*** DATA RECORDS Section Begins ***

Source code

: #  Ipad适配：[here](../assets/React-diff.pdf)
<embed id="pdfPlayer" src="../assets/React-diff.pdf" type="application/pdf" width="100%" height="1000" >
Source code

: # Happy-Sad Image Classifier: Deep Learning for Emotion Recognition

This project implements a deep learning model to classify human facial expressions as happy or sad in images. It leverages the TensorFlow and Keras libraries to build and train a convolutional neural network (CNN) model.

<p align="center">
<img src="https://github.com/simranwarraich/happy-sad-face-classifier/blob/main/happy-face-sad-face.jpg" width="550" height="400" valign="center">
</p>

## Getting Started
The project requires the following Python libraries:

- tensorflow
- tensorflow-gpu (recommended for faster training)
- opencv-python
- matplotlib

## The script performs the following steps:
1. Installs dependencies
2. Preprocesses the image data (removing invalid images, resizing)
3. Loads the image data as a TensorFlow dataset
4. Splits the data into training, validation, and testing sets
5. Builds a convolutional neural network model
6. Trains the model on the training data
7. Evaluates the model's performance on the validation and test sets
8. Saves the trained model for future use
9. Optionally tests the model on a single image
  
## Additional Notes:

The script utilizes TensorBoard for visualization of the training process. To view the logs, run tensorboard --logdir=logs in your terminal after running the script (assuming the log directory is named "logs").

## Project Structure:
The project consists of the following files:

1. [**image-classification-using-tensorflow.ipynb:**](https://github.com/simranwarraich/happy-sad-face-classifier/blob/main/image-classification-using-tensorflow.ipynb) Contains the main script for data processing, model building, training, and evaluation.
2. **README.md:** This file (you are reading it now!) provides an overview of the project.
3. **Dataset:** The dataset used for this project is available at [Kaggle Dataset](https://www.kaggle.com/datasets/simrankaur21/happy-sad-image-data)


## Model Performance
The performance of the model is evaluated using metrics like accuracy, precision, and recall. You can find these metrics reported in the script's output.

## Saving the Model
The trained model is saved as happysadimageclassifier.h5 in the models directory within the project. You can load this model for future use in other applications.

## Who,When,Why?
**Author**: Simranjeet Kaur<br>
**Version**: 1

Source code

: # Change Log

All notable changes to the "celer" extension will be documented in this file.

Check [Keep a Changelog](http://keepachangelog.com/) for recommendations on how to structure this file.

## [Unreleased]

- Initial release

*** DATA RECORDS Section Ends ***

INSTRUCTION
Start at the first line of the entries and stop at the line that contains "training, and evaluation.". Repeat every line in that span exactly, and nothing beyond it.

EXERCISE RESULT
Source code

: #  Ipad适配：[here](../assets/React-diff.pdf)
<embed id="pdfPlayer" src="../assets/React-diff.pdf" type="application/pdf" width="100%" height="1000" >
Source code

: # Happy-Sad Image Classifier: Deep Learning for Emotion Recognition

This project implements a deep learning model to classify human facial expressions as happy or sad in images. It leverages the TensorFlow and Keras libraries to build and train a convolutional neural network (CNN) model.

<p align="center">
<img src="https://github.com/simranwarraich/happy-sad-face-classifier/blob/main/happy-face-sad-face.jpg" width="550" height="400" valign="center">
</p>

## Getting Started
The project requires the following Python libraries:

- tensorflow
- tensorflow-gpu (recommended for faster training)
- opencv-python
- matplotlib

## The script performs the following steps:
1. Installs dependencies
2. Preprocesses the image data (removing invalid images, resizing)
3. Loads the image data as a TensorFlow dataset
4. Splits the data into training, validation, and testing sets
5. Builds a convolutional neural network model
6. Trains the model on the training data
7. Evaluates the model's performance on the validation and test sets
8. Saves the trained model for future use
9. Optionally tests the model on a single image
  
## Additional Notes:

The script utilizes TensorBoard for visualization of the training process. To view the logs, run tensorboard --logdir=logs in your terminal after running the script (assuming the log directory is named "logs").

## Project Structure:
The project consists of the following files:

1. [**image-classification-using-tensorflow.ipynb:**](https://github.com/simranwarraich/happy-sad-face-classifier/blob/main/image-classification-using-tensorflow.ipynb) Contains the main script for data processing, model building, training, and evaluation.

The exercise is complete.